Menteri Perdagangan Budi Santoso menyampaikan, Indonesia dan Tailan merupakan mitra kunci dalam pertumbuhan ekonomi ASEAN. Sementara itu, dari sisi bilateral capaian perdagangan kedua negara pada tahun 2025 mencapai USD 17,7 miliar.
Demikian disampaikan Mendag Busan saat memberikan sambutan pada Forum Bisnis Indonesia-Tailan bertajuk “Advancing the Indonesia–Thailand Strategic Partnership: Building Integrated Value Chains in Industry, Services, and the Halal Economy” pada Selasa, (4/8) di Jakarta.
Forum tersebut terlaksana melalui kolaborasi Kamar Dagang dan Industri (Kadin) Indonesia dan Kamar Dagang Tailan (Thai Chamber of Commerce).
“Kami mengapresiasi Forum Bisnis Indonesia-Tailan sebagai platform penting untuk memperkuat kerja sama ekonomi, mempromosikan investasi, dan memperluas kolaborasi bisnis antara Indonesia dan Tailan. Kami harap forum ini dapat menciptakan hasil konkret,” kata Mendag Busan.
Mendag Busan menambahkan, kebijakan perdagangan Indonesia saat ini fokus pada diversifikasi pasar ekspor dan memperluas akses pasar. Upaya ini ditempuh melalui utilisasi persetujuan bilateral dan regional.
“Untuk mendukung strategi ini, Indonesia terus berupaya meningkatkan daya saing pelaku usaha kami, terutama usaha mikro, kecil, dan menengah (UMKM). Kami juga akan memperkuat integrasi pelaku usaha Indonesia, termasuk UMKM, ke rantai nilai global,” kata Mendag Busan.

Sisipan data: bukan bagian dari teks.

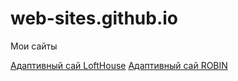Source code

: # web-sites.github.io
Мои сайты

[Адаптивный сай LoftHouse](https://vinny290.github.io/lofthouse/ "1 сайт")
[Адаптивный сай ROBIN](https://vinny290.github.io/robin/ "2 сайт")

Selain itu, Mendag Busan menyampaikan optimismenya terhadap Indonesia di tengah ketidakpastian global. Menurutnya, perdagangan dan investasi internasional saat ini turut dipengaruhi dinamika geopolitik, penyesuaian rantai pasok, tantangan iklim, dan transformasi teknologi yang serba cepat. Namun, Indonesia masih memiliki pasar domestik yang terus tumbuh, tenaga kerja usia muda dan produktif, dan sumber daya alam yang melimpah.

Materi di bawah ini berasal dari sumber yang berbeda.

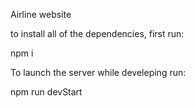 Airline website

to install all of the dependencies, first run: 

npm i 

To launch the server while develeping run:

npm run devStart
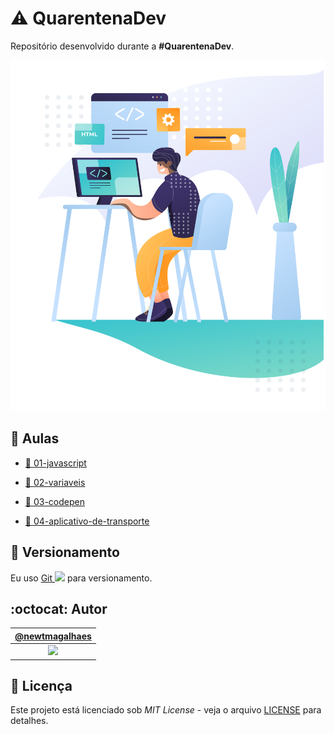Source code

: # :warning: QuarentenaDev

Repositório desenvolvido durante a **#QuarentenaDev**.

![#QuarentenaDev](assets/header.svg "#QuarentenaDev")

## :bookmark_tabs: Aulas

- [:bookmark: 01-javascript](aulas/aula01/javascript.md "Texto da aula 01")

- [:bookmark: 02-variaveis](aulas/aula02/variaveis.md "Texto da aula 02")

- [:bookmark: 03-codepen](aulas/aula03/codepen.md "Texto da aula 03")

- [:bookmark: 04-aplicativo-de-transporte](aulas/aula04/aplicativo-de-transporte.md "Texto da aula 04")

## :pencil: Versionamento

Eu uso [Git <img src="https://raw.github.com/newtmagalhaes/Aprendendo-Linguagens/master/images/logos/git.svg?sanitize=true" width="15">](https://git-scm.com/ "Site oficial do Git") para versionamento.

## :octocat: Autor

|                                   [@newtmagalhaes](https://github.com/newtmagalhaes "Perfil do autor")                                    |
| :---------------------------------------------------------------------------------------------------------------------------------------: |
| [<img src="https://avatars1.githubusercontent.com/u/55257893?s=460&v=4" width="100">](https://github.com/newtmagalhaes "Perfil do autor") |

## :scroll: Licença

Este projeto está licenciado sob _MIT License_ - veja o arquivo [LICENSE](LICENSE "Licença do repositório") para detalhes.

Untuk mendukung potensi tersebut, Pemerintah Indonesia berkomitmen kuat terhadap hilirisasi, ketahanan pangan, pembangunan berkelanjutan, dan perluasan pasar global. Potensi ini dapat dimanfaatkan untuk menjadikan Indonesia pemain penting di tingkat global. “Berbagai potensi ini mampu memposisikan Indonesia sebagai hub produksi, investasi, dan ekspor yang strategis,” kata Mendag Busan.
Sementara, Perdana Menteri Tailan, Anutin Charnvirakul menjelaskan, integrasi ekonomi ASEAN yang lebih dalam merupakan suatu keharusan ekonomi. Sebagai dua ekonomi terbesar di ASEAN, Tailan dan Indonesia memiliki peluang dan tanggung jawab untuk memimpin ASEAN.

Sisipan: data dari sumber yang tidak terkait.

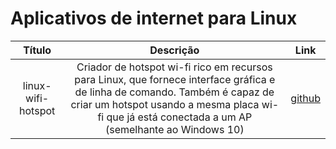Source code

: # Aplicativos de internet para Linux

Título | Descrição | Link
:----------: | :----------: | :----------:
linux-wifi-hotspot | Criador de hotspot wi-fi rico em recursos para Linux, que fornece interface gráfica e de linha de comando. Também é capaz de criar um hotspot usando a mesma placa wi-fi que já está conectada a um AP (semelhante ao Windows 10) | [github](https://github.com/lakinduakash/linux-wifi-hotspot)
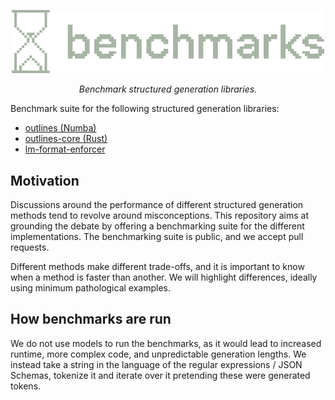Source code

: <div align="center" style="margin-bottom: 1em;">

<img src="./docs/assets/images/logo.png" alt="Outlines-core Logo" width=500></img>

*Benchmark structured generation libraries.*
</div>

Benchmark suite for the following structured generation libraries:

- [outlines (Numba)](https://github.com/dottxt-ai/outlines)
- [outlines-core (Rust)](https://github.com/dottxt-ai/outlines-core)
- [lm-format-enforcer](https://github.com/noamgat/lm-format-enforcer)


## Motivation

Discussions around the performance of different structured generation methods tend to revolve around misconceptions. This repository aims at grounding the debate by offering a benchmarking suite for the different implementations. The benchmarking suite is public, and we accept pull requests.

Different methods make different trade-offs, and it is important to know when a method is faster than another. We will highlight differences, ideally using minimum pathological examples.


## How benchmarks are run

We do not use models to run the benchmarks, as it would lead to increased runtime, more complex code, and unpredictable generation lengths. We instead take a string in the language of the regular expressions / JSON Schemas, tokenize it and iterate over it pretending these were generated tokens.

Ketua KADIN Indonesia, Anindya N. Bakrie, menyampaikan pentingnya kolaborasi Indonesia dengan Tailan untuk membangun bersama dan menciptakan solusi yang melampaui batas negara. Ia mengajak kedua pihak untuk memperdalam hubungan perdagangan, mendorong lahirnya lebih banyak wirausaha, dan memperbanyak inovasi.
“Pentingnya kolaborasi ASEAN di tengah berbagai ketidakpastian global. Menurutnya, masa depan ASEAN akan ditentukan oleh kolaborasi negara-negara anggota ASEAN untuk dapat berkompetisi di tingkat global,” tutup Ketua Kamar Dagang Tailan, Poj Poj Aramwattanont.